╭─ Document passage

# Ok, I don't know how to do quotes



## aquadancer (Oct 18, 2010)

Hi, just joined. Have avoided doing quotes in forums, think I'd better learn how as things get involved here. 
I finally figured out to click on the little quote symbol. Later I discovered the multiquote symbol [so that's how people do that]. Unfortunately, my replies also end up in the grey quote boxes, so that my replies look like part of the quote, and I end up in a mess. Help me.
aquadancer


----------



## aquadancer (Oct 18, 2010)

aquadancer said:


> Hi, just joined. Have avoided doing quotes in forums, think I'd better learn how as things get involved here.
> I finally figured out to click on the little quote symbol. Later I discovered the multiquote symbol [so that's how people do that]. Unfortunately, my replies also end up in the grey quote boxes, so that my replies look like part of the quote, and I end up in a mess. Help me.
> See what I mean?
> aquadancer



aquadancer


----------



## MJS (Oct 18, 2010)

Put the word quote inbetween these [ ] at the beginning of whatever it is that you want to quote.  At the end, do the same thing, but put a / before the word quote.

You can do this as many times as you'd like, for whatever you wish to quote.


----------



## aquadancer (Oct 18, 2010)

MJS said:


> Put the word quote inbetween these [ ] at the beginning of whatever it is that you want to quote.  At the end, do the same thing, but put a / before the word quote.



I am seeing if it works. The quote is already between brackets at the beginning.



> You can do this as many times as you'd like, for whatever you wish to quote.



I am keeping you busy today, MJS.  Just previewed this, and  OMG, it worked! [does my excitement give away that not much I do on computer works?] I am self-taught, sorta like what some of the members said when I mentioned teaching myself martial arts.
aquadancer


----------



## MJS (Oct 18, 2010)

aquadancer said:


> I am seeing if it works. The quote is already between brackets at the beginning.
> 
> 
> 
> ...


 
Yes, when you hit the quote button, it'll quote the entire post, but you can break that up accordingly, which you've already done.  

As for keeping me busy...not a problem.  Glad I could help.   This is helping me pass the time while at work.


----------



## drwhitefield (Oct 19, 2010)

aquadancer said:


> I am seeing if it works, sorta like what some of the members said when I mentioned teaching myself martial arts.
> aquadancer



Hey you're a good learner aquadancer! You can edit what's inside the quote boxes as well...!


----------

╰─

_Task_: Retype the passage of the forum thread about quoting from "Yes, when you" up to and including "(Oct 19, 2010)".

╭─ Record excerpts

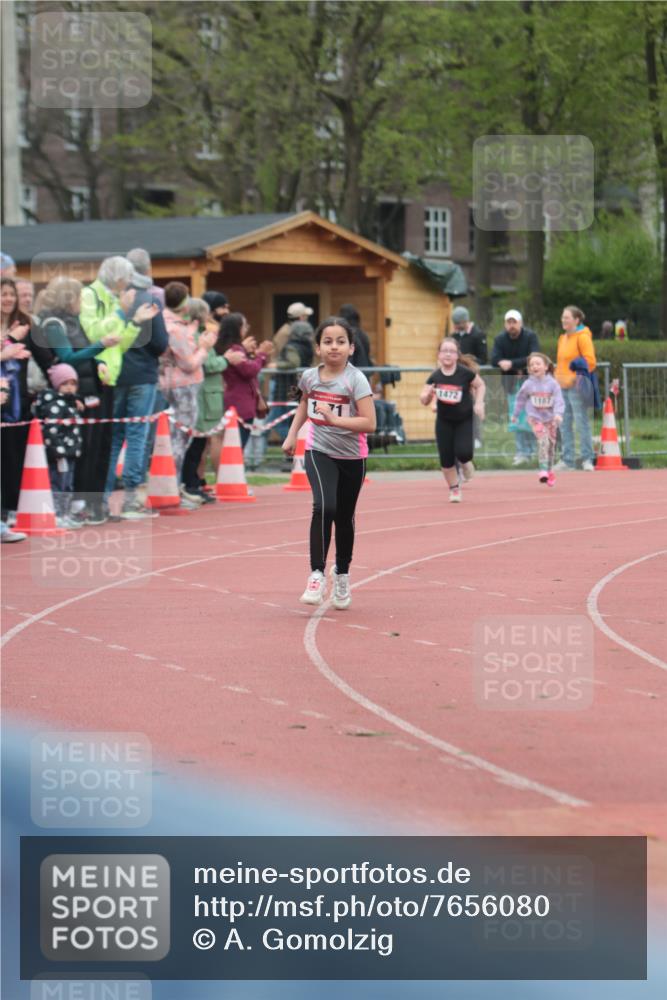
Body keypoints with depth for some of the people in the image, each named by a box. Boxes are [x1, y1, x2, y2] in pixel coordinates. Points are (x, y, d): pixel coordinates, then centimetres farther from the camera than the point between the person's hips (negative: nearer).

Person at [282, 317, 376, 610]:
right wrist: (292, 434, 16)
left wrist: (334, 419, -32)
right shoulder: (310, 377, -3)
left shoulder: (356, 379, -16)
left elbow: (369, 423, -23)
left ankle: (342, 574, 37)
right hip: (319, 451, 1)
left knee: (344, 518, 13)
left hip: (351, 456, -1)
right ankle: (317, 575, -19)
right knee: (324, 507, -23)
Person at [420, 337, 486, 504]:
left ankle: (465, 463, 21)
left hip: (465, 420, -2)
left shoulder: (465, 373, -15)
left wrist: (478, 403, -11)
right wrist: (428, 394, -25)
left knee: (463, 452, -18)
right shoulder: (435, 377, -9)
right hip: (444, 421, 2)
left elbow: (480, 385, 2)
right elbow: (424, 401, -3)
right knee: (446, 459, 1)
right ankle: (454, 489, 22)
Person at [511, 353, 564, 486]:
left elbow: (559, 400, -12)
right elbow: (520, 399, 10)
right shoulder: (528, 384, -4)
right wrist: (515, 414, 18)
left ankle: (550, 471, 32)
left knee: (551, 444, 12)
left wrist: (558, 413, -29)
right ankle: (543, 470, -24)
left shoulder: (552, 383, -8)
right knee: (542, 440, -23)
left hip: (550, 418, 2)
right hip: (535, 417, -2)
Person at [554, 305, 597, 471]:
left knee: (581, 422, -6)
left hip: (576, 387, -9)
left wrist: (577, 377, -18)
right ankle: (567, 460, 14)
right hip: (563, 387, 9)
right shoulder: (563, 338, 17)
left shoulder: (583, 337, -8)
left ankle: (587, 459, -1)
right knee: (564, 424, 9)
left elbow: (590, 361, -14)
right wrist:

╰─

_Reply to the exercise_:
Yes, when you hit the quote button, it'll quote the entire post, but you can break that up accordingly, which you've already done.  

As for keeping me busy...not a problem.  Glad I could help.   This is helping me pass the time while at work.


----------



## drwhitefield (Oct 19, 2010)